The WSJ has a peak oil article called Dead Dinosaurs, but it's behind the paywall.  This is the bit that's free:

Ever since oil prices started falling from their peak levels this summer, investor interest in the idea of peak oil has declined as well.

But peak oil isn't about the economics of oil but the geology of it. "Price is a very murky window with which to figure out what's happening with oil supply," says Ken Deffeyes, a retired Princeton geology professor and leading peak-oil proponent.

Hopefully it will appear later today on a free site.  The Pittsburgh Post-Gazette might have it.

I wouldn't get my hopes up. The term 'Dead Dinosaurs' is usually used by abiotic oil loons to describe the idea that oil has a biotic origen.
The WSJ has actually been pretty good about its peak oil reporting.  
I've read it - it's just a piece on how the majors are dead money right now, and how the hot funds are all going to the small oil service companies. On the other hand, there is a column on the front page of the Money and Investing section describing peak oil. Other than getting US oil production wrong in their figure (did you know the US produced 20 billion barrels last year, down from 40 billion in the 1970's!!!), the column was fairly balanced - Deffeyes versus the new Jack play in the Gulf of Mexico.
Other than getting US oil production wrong in their figure (did you know the US produced 20 billion barrels last year, down from 40 billion in the 1970's!!!),

Yes that is hilarious. Doing quick check, the us produced last year, crude + condensate, 1.89 billion barrels of oil. In our peak year, 1970, we produced 3.52 billion barrels of crude + condensate. That was 5.178 mb/d and 9.637 mb/d respectfully.

Ron Patterson

Leanan

There is no link with the "King Coal and Big Oil ..." quote block.
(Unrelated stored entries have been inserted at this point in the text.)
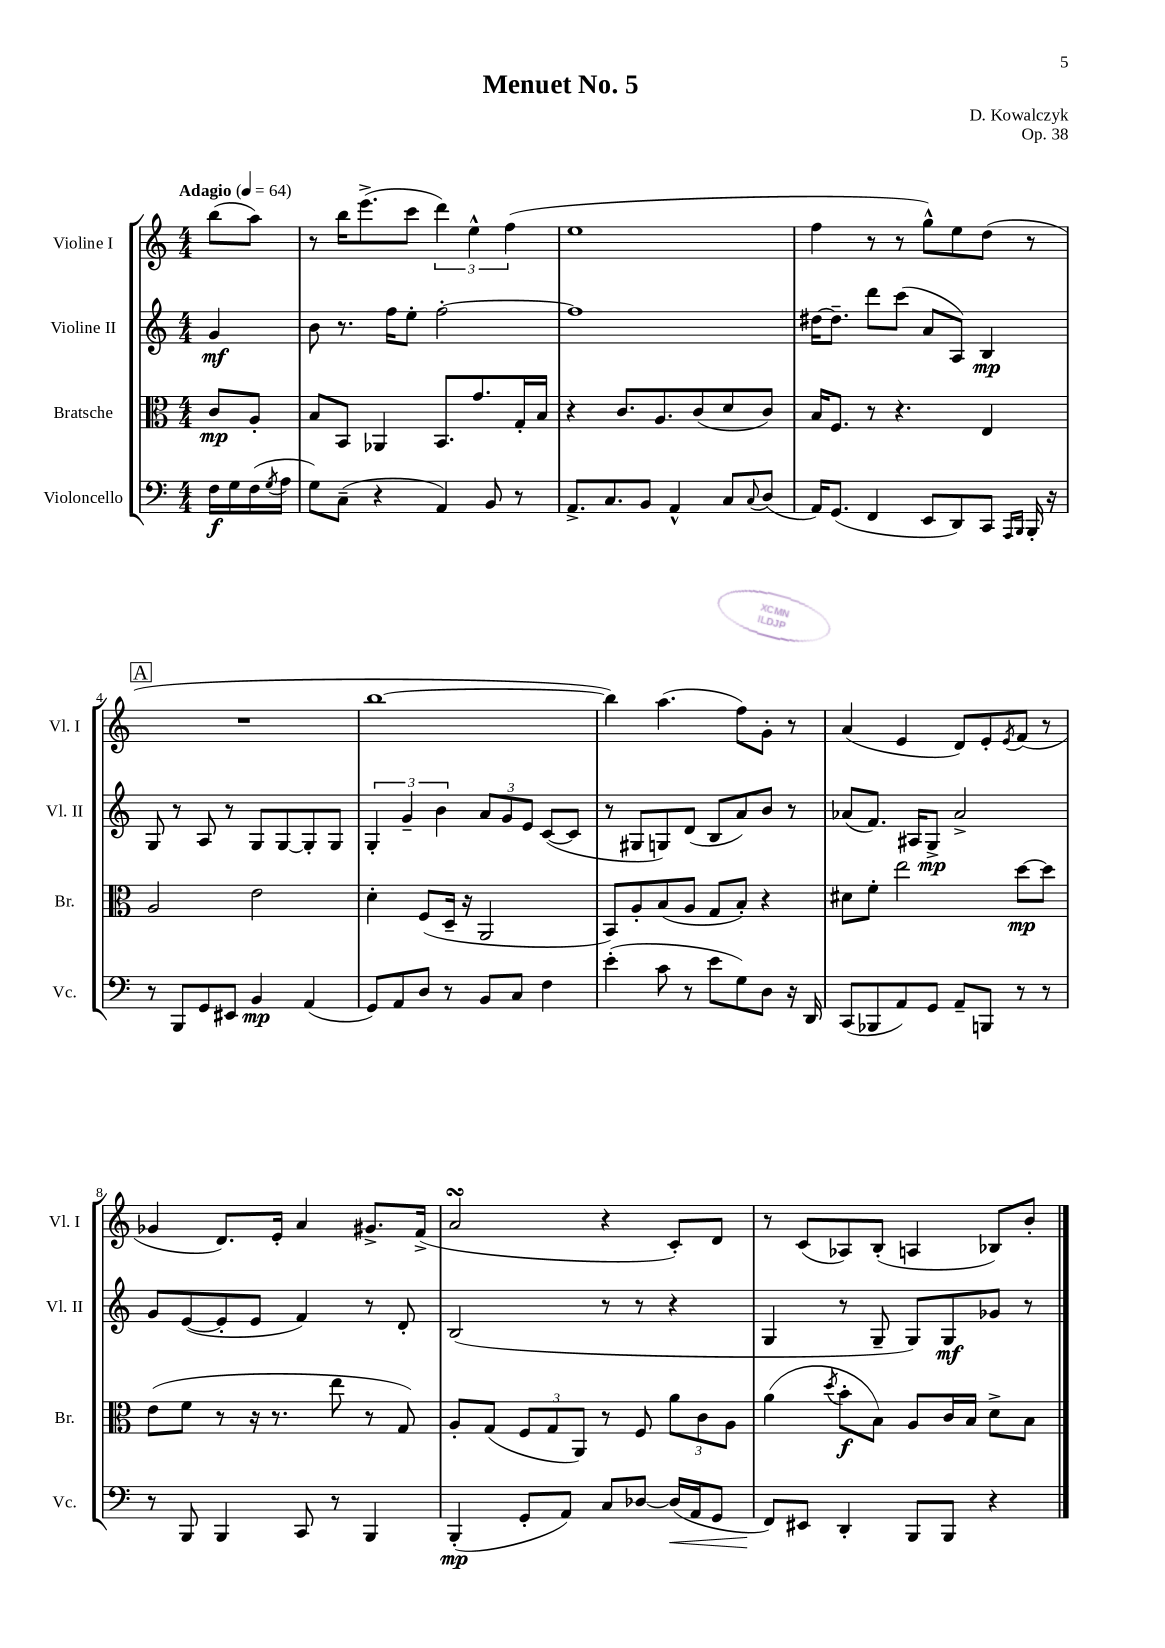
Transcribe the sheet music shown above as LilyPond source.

\header { title = "Menuet No. 5" composer = "D. Kowalczyk" opus = "Op. 38" }
<<
\new StaffGroup <<
\new Staff = "s0" \with { instrumentName = "Violine I" shortInstrumentName = "Vl. I" } {
    \clef treble \key c \major \numericTimeSignature \time 4/4 \partial 4 \tempo "Adagio" 4 = 64
    b''8( a''8) |
    r8 b''16 e'''8.->( c'''8 \tuplet 3/2 { d'''4) e''4-^ f''4( } |
    e''1 |
    f''4 r8 r8 g''8-^) e''8 d''8( r8 |
    \mark \markup { \box "A" } R1 |
    b''1~ |
    b''4) a''4.( f''8) g'8-. r8 |
    a'4( e'4 d'8) e'8-. \acciaccatura { e'8 } f'8( r8 |
    ges'4 d'8.) e'16-. a'4 gis'8.-> f'16->( |
    a'2\turn r4 c'8-.) d'8 |
    r8 c'8( aes8) b8-.( a4 bes8) b'8-. \bar "|." |
}
\new Staff = "s1" \with { instrumentName = "Violine II" shortInstrumentName = "Vl. II" } {
    \clef treble \key c \major \numericTimeSignature \time 4/4 \partial 4
    g'4\mf |
    b'8 r8. f''16 e''8-. f''2~-. |
    f''1 |
    dis''16~ dis''8.-- d'''8 c'''8( a'8 a8) b4\mp |
    \mark \markup { \box "A" } g8 r8 a8 r8 g8 g8~ g8-. g8 |
    \tuplet 3/2 { g4-. g'4-- b'4 } \tuplet 3/2 { a'8 g'8 e'8 } c'8~( c'8 |
    r8 gis8 g8) d'8( b8 a'8) b'8 r8 |
    aes'8( f'8.) ais16 g8->\mp aes'2-> |
    g'8 e'8~( e'8-. e'8 f'4) r8 d'8-. |
    b2( r8 r8 r4 |
    g4 r8 g8-- g8) g8\mf ges'8 r8 \bar "|." |
}
\new Staff = "s2" \with { instrumentName = "Bratsche" shortInstrumentName = "Br." } {
    \clef alto \key c \major \numericTimeSignature \time 4/4 \partial 4
    c'8\mp a8-. |
    b8 b,8 aes,4 b,8. g'8. g16-. b16 |
    r4 c'8. a8. c'8( d'8 c'8) |
    b16 f8. r8 r4. e4 |
    \mark \markup { \box "A" } a2 e'2 |
    d'4-. f8( d16-- r16 a,2 |
    b,8) a8-. b8( a8 g8 b8-.) r4 |
    dis'8 f'8-. e''2 d''8~\mp d''8 |
    e'8( f'8 r8 r16 r8. e''8 r8 g8) |
    a8-. g8( \tuplet 3/2 { f8 g8 a,8) } r8 f8 \tuplet 3/2 { a'8 c'8 a8 } |
    a'4( \acciaccatura { d''8 } b'8-.\f b8) a8 c'16 b16 d'8-> b8 \bar "|." |
}
\new Staff = "s3" \with { instrumentName = "Violoncello" shortInstrumentName = "Vc." } {
    \clef bass \key c \major \numericTimeSignature \time 4/4 \partial 4
    f16\f g16 f16( \acciaccatura { g8 } a16 |
    g8) c8--( r4 a,4) b,8 r8 |
    a,8.-> c8. b,8 a,4-^ c8 \appoggiatura { c8 } d8( |
    a,16) g,8.( f,4 e,8 d,8) c,8 \grace { a,,16 b,,16 } b,,16-. r16 |
    \mark \markup { \box "A" } r8 b,,8 g,8 eis,8 b,4\mp a,4( |
    g,8) a,8 d8 r8 b,8 c8 f4 |
    e'4-.( c'8 r8 e'8 g8) d8 r16 d,16 |
    c,8( bes,,8 a,8) g,8 a,8-- b,,8 r8 r8 |
    r8 b,,8 b,,4 c,8 r8 b,,4 |
    b,,4-.\mp( g,8-. a,8) c8 des8~ des16\<( a,16 g,8 |
    f,8\!) eis,8 d,4-. b,,8 b,,8 r4 \bar "|." |
}
>>
>>
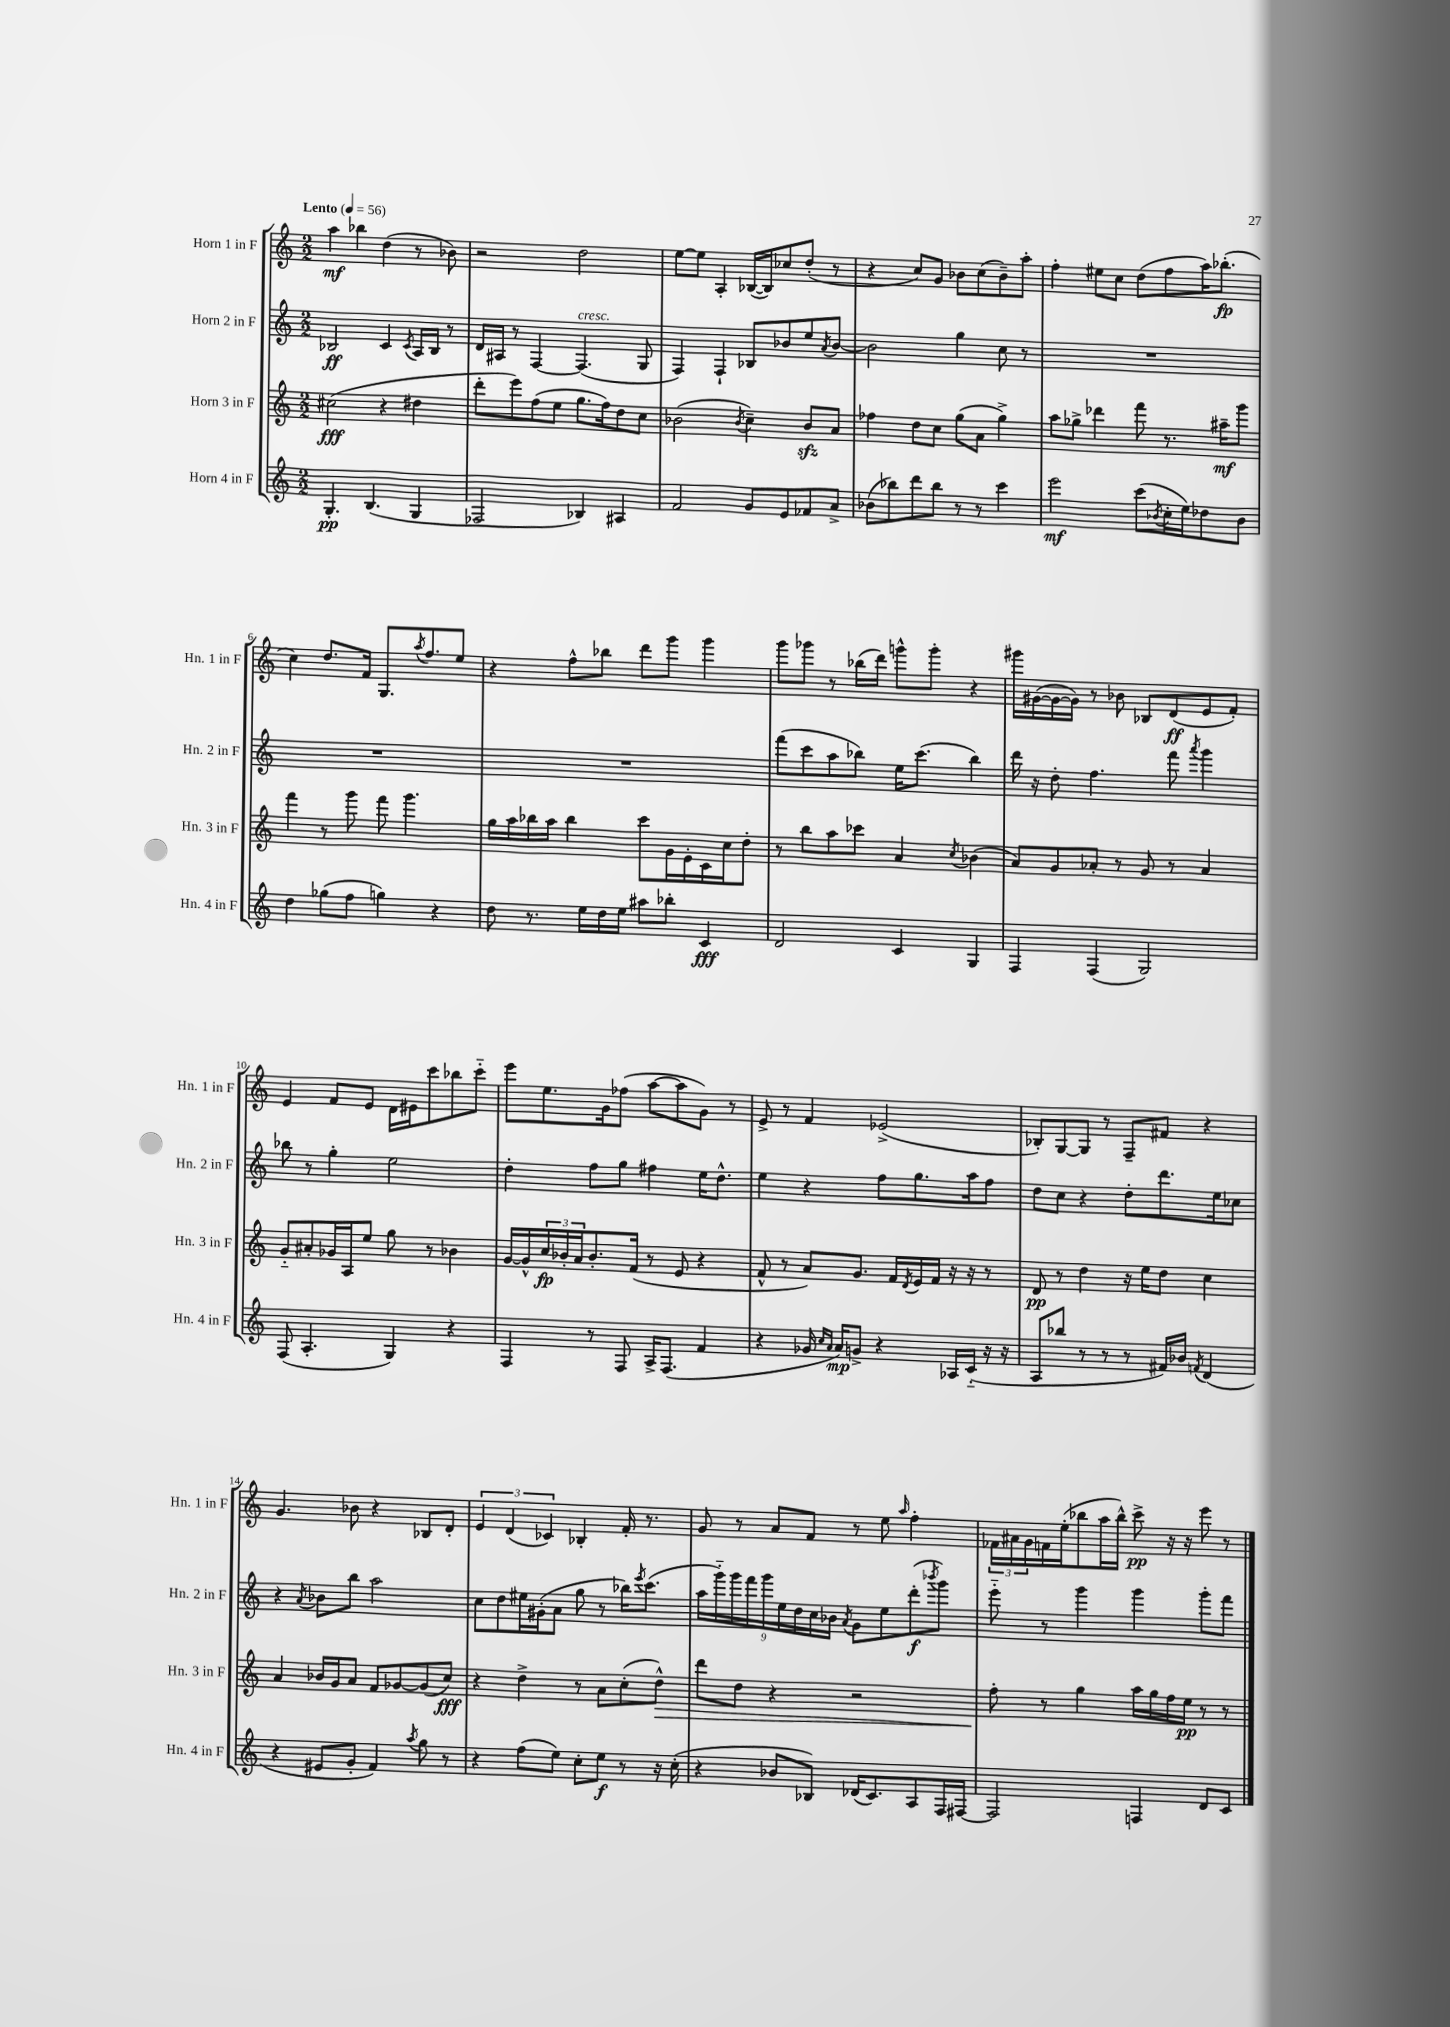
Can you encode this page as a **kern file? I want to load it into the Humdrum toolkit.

**kern	**kern	**kern	**kern
*staff4	*staff3	*staff2	*staff1
*clefG2	*clefG2	*clefG2	*clefG2
*k[]	*k[]	*k[]	*k[]
*M2/2	*M2/2	*M2/2	*M2/2
*MM56	*MM56	*MM56	*MM56
4.G'	(2cc#	2B-	4aa
.	.	.	4bb-
(4.B	.	.	.
.	4r	4c	(4dd
.	.	8qc	.
4G	4dd#	16A	8r
.	.	16B-	.
.	.	8r	8b-)
=	=	=	=
2F-	8ddd'	16d	2r
.	.	16A#	.
.	8eee)	8r	.
.	(8ff	[4F	.
.	8ee	.	.
4B-)	8.gg	(4.F]	2dd
.	16ff)	.	.
4A#	8dd	.	.
.	8cc	8G	.
=	=	=	=
2f	(2b-	4F)	[8ee
.	.	.	8ee]
.	.	4F`	4A'
.	8qb-	.	.
8g	4cc~)	8B-	([16B-
.	.	.	16B-])
8e	.	8b-	8cc-
8f-	8b-	8ee	(8dd'
.	.	8qa	.
8a^	8a	[8b-	8r
=	=	=	=
(8b-	4ff-	2b-]	4r
8bb-)	.	.	.
8ddd	8dd	.	8cc)
8bb-	8cc	.	8g
8r	(8gg	4gg	8b-
8r	8a	.	(8cc
4ccc	4gg^)	8cc	8b-~)
.	.	8r	8aa'
=	=	=	=
2eee	8aa	1r	4ff'
.	8gg-^	.	.
.	4ddd-	.	8ee#
.	.	.	8cc
(8ccc	8fff	.	(8dd
8qb-	.	.	.
16cc'	8.r	.	8ff
16ee)	.	.	.
8dd-	.	.	16aa)
.	16aa#~	.	(8.bb-'
8b-	8ggg	.	.
=	=	=	=
4dd	4fff	1r	4cc)
(8gg-	8r	.	8.dd
8ff	8ggg	.	.
.	.	.	16f
4gg)	8fff	.	8.G
.	4.ggg	.	.
.	.	.	8qaa
.	.	.	8.ff
4r	.	.	.
.	.	.	8ee
=	=	=	=
8dd	16gg	1r	4r
.	16aa	.	.
8.r	16bb-	.	.
.	16aa	.	.
.	4bb-	.	8ff^^
16ee	.	.	.
16dd	.	.	8bb-
16ee	.	.	.
8aa#	8ccc	.	8ddd
8bb-'	16g	.	8ggg
.	16e'	.	.
4c	16c	.	4ggg
.	16cc	.	.
.	8dd'	.	.
=	=	=	=
2d	8r	(8fff	8ggg
.	8bb	8ccc	8ggg-
.	8aa	8aa	8r
.	8ccc-	8bb-)	(16bb-
.	.	.	16ddd)
4c	4a	16ee	8ggg^^
.	.	(8.ccc	.
.	.	.	8ggg'
.	8qcc	.	.
4G	(4b-	4bb-)	4r
=	=	=	=
4F	8a)	16ddd	16ggg#
.	.	16r	([16g#
.	8g	8dd'	16g#_
.	.	.	16g#])
(4F	8a-'	4.ff	8r
.	8r	.	8b-
2G)	8g	.	8B-
.	8r	8fff	(8d
.	.	8qaaa	.
.	4a-	4ggg	8e
.	.	.	8f')
=	=	=	=
(8F	8g'~	8bb-	4e
4.A'	8a#'	8r	.
.	16g-	4gg'	8f
.	16A	.	.
.	8ee	.	8e
4G)	8gg	2ee	16d
.	.	.	16e#
.	8r	.	8ccc
4r	4b-	.	8bb-
.	.	.	8ccc'~
=	=	=	=
4F	[16g	4dd'	8eee
.	16g^^]	.	.
.	24cc	.	8.ee
.	24b-'	.	.
.	24a	.	.
8r	8.b-'	8ff	.
.	.	.	16g
8F	.	8gg	(8ff-
.	(16f	.	.
16A^	8r	4ff#	[8aa
(8.F	.	.	.
.	8e	.	8aa]
4f	4r	16ee	8g)
.	.	8.dd^^	.
.	.	.	8r
=	=	=	=
4r	8f^^	4ee	8e^
.	8r	.	8r
16g-	8a)	4r	4f
16qqcc	.	.	.
16qqa	.	.	.
16a)	.	.	.
8g^	8.g	.	.
4r	.	8ff	(2e-^
.	16f	.	.
.	8qd	.	.
.	16e	8.gg	.
.	16f	.	.
16A-	16r	.	.
(16c'~	16r	16aa	.
16r	8r	8ff	.
16r	.	.	.
=	=	=	=
8A	8d	8dd	8B-')
8bb-	8r	8cc	[8G
8r	4dd	4r	8G]
8r	.	.	8r
8r	16r	8dd'	8F~
.	16ee	.	.
16f#)	8dd	8.ddd	8f#
16b-	.	.	.
8qf	.	.	.
(4d	4cc	.	4r
.	.	16ee	.
.	.	8cc-	.
=	=	=	=
4r	4a	4r	4.g
.	.	8qa	.
8e#	16b-	8b-	.
.	16g	.	.
8g'	8a	8bb	8b-
4f)	8f	2aa	4r
.	[8g-	.	.
8qaa	.	.	.
8gg	(8g-]	.	8B-
8r	8cc)	.	8d'
=	=	=	=
4r	4r	8cc	6e
.	.	8dd	.
.	.	.	(6d
(8ff	4dd^	16ee#	.
.	.	(16g#'	.
.	.	.	6c-)
8ee)	.	8a	.
8cc'	8r	8gg	4B-'
8ee	8a	8r	.
8r	(8cc'	16bb-)	16f'
.	.	8qeee	.
.	.	(8.ccc	8.r
16r	8dd^^)	.	.
(16cc'	.	.	.
=	=	=	=
4r	8ddd	18aa	8g
.	.	18ggg'~)	.
.	.	18ggg	.
.	8dd	.	8r
.	.	18fff	.
.	.	18ggg	.
8b-	4r	.	8a
.	.	18ee	.
.	.	18dd	.
8B-)	.	.	8f
.	.	18cc	.
.	.	18b-	.
.	.	8qa	.
(16d-	2r	8g	8r
8.c)	.	.	.
.	.	8ee	8ee
.	.	.	16qqaa
8A	.	(8ddd'	4ff'
.	.	8qbbb-	.
16F	.	8ggg)	.
[16F#	.	.	.
=	=	=	=
2F#]	8ff'	8eee'~	24f-
.	.	.	24a#
.	.	.	24g
.	8r	8r	16f
.	.	.	(16ee'
.	4gg	4ggg	8bb-
.	.	.	16aa
.	.	.	16bb-^^)
4F	16aa	4ggg	8ccc^
.	16gg	.	.
.	16ff	.	16r
.	16ee	.	16r
8d	8r	8ggg'	8eee
8c	8r	8fff	8r
==	==	==	==
*-	*-	*-	*-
Thanks!  I think it's fixed now.
"King Coal" and "Big Oil" seem to be accepted nicknames for the companies that dominate those industries, so I want to nominate a nickname for the industry that generates electricity from wind: "Mighty Wind."

Do we have any nicknames for solar and nuclear?

nicknames for solar

Ruddy Kilowatt? Sun Juice?

and nuclear?

Night Light? Mc-squared?

But you can name the top 10 oil companies operating in the US, or the world's top 10 coal companies (Peabody, Kennicott etc.).

You can even name the 'Big Solar', the world's top 10 solar cell producers (BP, Shell, a couple of Japanese firms).

It's hard to talk about a  'wind top 10'.

Do we mean turbine companies?  That's GE and Vesta and a Spanish co (whose name escapes me).

Do we mean wind operators?  Then that is the Danish utility, probably the German ones (E.On, RWE?), the Spanish one (Iberdrola).  In the US I think it is mostly independent operations (to capture the tax reliefs).

The reality is wind is just an enabling technology.

The 'Big Coal' and 'Big Oil' represent companies with locks on significant deposits of energy.  No wind company would have that lock-- wind is free and omnipresent.

The article is today's "Ahead of the Tape" column on page C1. It's very short but does discuss Hubbert and also includes a chart:

Also on page C1, in another article, Soft Energy Prices May Be Costly Later, is a quote from T. Boone Pickens:

T. Boone Pickens, the energy-investment titan whose investment fund BP Capital Management bets big on higher energy prices, is adamant that oil prices remain on an upward trajectory and probably have bottomed for now. "I think you'll see $70 oil before $50," Mr. Pickens says in an interview. "We're depleting this natural resource. It's unavoidable."

Finally, a free article from today's WSJ:

Renewable Fuels May Provide 25% of U.S. Energy by 2025

WASHINGTON -- A new Rand Corp. study showing the falling costs of ethanol, wind power and other forms of renewable energy predicts such sources could furnish as much as 25% of the U.S.'s conventional energy by 2025 at little or no additional expense.

A second renewable-energy report soon to be released by the National Academy of Sciences suggests wood chips may become a plentiful source of ethanol and electricity for industrial nations because their forested areas are expanding, led by the U.S. and China.

Thanks!  
The chart above is grossely wrong. And it gives, as its source, the EIA. I think what they meant to show, with this chart, is millions of barrels per day. That would put it about right.

Ron Patterson

Correction

The chart would be about right, in millions of barrels per day, if you took the zero off numbers to the left of the chart.

Ron Patterson

I think they forgot to add the . between the 3 and 0.  THAT puts it exactly right :)
Yes, that is correct. I had it wrong also. It would not be correct if it were millions of barrels per day, it would be correct if it were billions of barrels per year divided by 10.

Ron Patterson

The WSJ published a correction today (Tuesday, November 14, 2006), on Page A2:

Corrections & Amplifications

U.S. ANNUAL CRUDE OIL production in 2005 totaled 1.89 billion barrels. The scale of a chart of U.S. crude oil production accompanying yesterday's Ahead of the Tape column incorrectly overstated all of the output figures by a factor of 10.